The gap between knowing and doing isn't about knowledge. It's about friction.
Every campus leader knows this truth: the best initiatives die not from lack of merit, but from tiny, invisible barriers.
· The guitar that stays in its case.
· The wellness program nobody uses.
· The Duolingo platform that gathers digital dust.
Here's the surprising truth about change and growth: it's rarely about convincing people. It's about managing those twenty seconds.
Twenty seconds is all it takes to kill a good intention.
Shawn Achor discovered this when his guitar sat untouched in his closet. Twenty seconds of friction was all it took to keep him from doing what he actually wanted to do. The solution wasn't motivation - it was moving the guitar. [1]
The magic happens when we flip this insight: if twenty seconds can kill an initiative, removing those twenty seconds can make it thrive. [2]
Want more students at the writing center? Put it where they actually study, not across campus. Want more faculty using new teaching tools? Make it one click, not five. Want more engagement in mental health resources? Put them in the path, not behind a portal.
The question isn't "How do we get people to care more?" The question is, "What's our twenty seconds?"
Find it.
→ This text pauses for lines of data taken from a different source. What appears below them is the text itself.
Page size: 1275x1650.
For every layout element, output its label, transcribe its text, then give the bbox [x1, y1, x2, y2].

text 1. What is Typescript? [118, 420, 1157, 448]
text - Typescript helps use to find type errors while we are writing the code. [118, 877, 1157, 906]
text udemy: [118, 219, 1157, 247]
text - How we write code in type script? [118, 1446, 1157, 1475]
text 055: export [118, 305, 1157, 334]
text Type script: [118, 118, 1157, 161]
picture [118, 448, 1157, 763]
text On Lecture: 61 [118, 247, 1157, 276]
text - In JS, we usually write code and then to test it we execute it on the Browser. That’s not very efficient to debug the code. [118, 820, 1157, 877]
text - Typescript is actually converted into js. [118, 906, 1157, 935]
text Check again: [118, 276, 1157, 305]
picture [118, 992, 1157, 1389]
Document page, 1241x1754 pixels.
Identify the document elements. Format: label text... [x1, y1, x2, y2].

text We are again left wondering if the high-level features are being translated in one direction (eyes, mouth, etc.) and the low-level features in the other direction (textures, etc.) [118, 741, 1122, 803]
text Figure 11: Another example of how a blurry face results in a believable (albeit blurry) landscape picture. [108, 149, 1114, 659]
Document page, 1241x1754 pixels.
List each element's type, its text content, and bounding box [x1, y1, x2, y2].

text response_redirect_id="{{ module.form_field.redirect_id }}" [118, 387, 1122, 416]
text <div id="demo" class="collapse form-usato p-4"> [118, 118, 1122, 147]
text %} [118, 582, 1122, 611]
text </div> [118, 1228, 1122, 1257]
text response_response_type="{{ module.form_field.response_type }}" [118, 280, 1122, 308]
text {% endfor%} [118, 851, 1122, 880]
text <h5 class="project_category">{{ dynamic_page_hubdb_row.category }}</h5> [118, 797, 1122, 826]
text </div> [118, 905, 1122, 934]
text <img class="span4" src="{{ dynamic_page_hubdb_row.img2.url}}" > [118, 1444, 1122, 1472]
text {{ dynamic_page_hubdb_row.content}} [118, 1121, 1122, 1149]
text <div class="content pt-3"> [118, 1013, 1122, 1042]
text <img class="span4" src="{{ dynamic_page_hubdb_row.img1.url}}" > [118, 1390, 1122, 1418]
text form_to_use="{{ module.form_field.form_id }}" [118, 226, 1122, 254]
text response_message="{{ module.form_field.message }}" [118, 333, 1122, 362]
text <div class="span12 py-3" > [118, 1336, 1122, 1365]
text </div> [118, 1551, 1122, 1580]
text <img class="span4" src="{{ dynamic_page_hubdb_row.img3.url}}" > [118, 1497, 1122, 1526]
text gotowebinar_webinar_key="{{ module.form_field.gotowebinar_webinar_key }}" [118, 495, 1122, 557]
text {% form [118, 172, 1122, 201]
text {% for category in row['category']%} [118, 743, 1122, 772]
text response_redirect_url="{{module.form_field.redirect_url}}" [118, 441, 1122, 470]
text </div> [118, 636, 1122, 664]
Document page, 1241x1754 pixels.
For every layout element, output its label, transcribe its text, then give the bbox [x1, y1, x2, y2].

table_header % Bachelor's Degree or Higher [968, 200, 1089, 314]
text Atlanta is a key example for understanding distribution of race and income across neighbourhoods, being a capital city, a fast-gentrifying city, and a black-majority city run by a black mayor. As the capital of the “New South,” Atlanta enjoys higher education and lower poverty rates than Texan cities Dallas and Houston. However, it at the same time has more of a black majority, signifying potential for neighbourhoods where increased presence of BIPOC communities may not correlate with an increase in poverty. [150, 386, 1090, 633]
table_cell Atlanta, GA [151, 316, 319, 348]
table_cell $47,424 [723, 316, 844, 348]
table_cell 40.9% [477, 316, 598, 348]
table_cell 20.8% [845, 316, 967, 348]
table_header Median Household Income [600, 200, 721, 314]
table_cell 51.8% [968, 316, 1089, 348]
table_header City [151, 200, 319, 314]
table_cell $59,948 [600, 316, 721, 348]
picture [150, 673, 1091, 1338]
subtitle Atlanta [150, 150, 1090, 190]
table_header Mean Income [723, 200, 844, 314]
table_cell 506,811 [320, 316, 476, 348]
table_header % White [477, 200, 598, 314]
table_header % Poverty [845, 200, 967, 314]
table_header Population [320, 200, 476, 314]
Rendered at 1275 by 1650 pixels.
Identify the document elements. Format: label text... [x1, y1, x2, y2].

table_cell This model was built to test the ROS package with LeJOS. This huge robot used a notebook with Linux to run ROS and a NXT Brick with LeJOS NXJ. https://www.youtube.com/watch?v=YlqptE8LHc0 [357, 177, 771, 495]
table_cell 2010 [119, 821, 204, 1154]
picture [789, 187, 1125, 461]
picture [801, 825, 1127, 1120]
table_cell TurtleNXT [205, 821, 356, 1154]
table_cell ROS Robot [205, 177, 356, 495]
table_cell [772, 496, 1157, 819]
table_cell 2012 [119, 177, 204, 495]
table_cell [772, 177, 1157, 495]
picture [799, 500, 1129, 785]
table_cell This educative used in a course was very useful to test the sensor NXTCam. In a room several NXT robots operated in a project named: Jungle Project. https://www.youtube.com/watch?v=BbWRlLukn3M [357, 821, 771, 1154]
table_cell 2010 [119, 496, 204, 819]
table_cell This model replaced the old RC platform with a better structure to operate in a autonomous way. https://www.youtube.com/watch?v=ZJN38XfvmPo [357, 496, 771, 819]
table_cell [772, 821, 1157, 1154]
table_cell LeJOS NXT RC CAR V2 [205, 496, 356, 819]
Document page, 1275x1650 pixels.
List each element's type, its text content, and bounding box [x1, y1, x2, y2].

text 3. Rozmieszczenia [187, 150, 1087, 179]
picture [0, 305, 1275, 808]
Remove it. Watch what happens.
When you remove the twenty seconds, you don't need to push. People do what they have wanted to do all along. [3]
Your job as a leader isn't to change minds. It's to change the distance between intention and action.
Twenty seconds at a time.
Footnotes
[2] Switch: How to Change Things When Change Is Hard by Chip Heath and Dan Heath.
[3] Atomic Habits: An Easy & Proven Way to Build Good Habits & Break Bad One by James Clear
Where are we losing impact due to 'twenty seconds' of friction? Identify one critical initiative and the small barriers that might be quietly killing its success.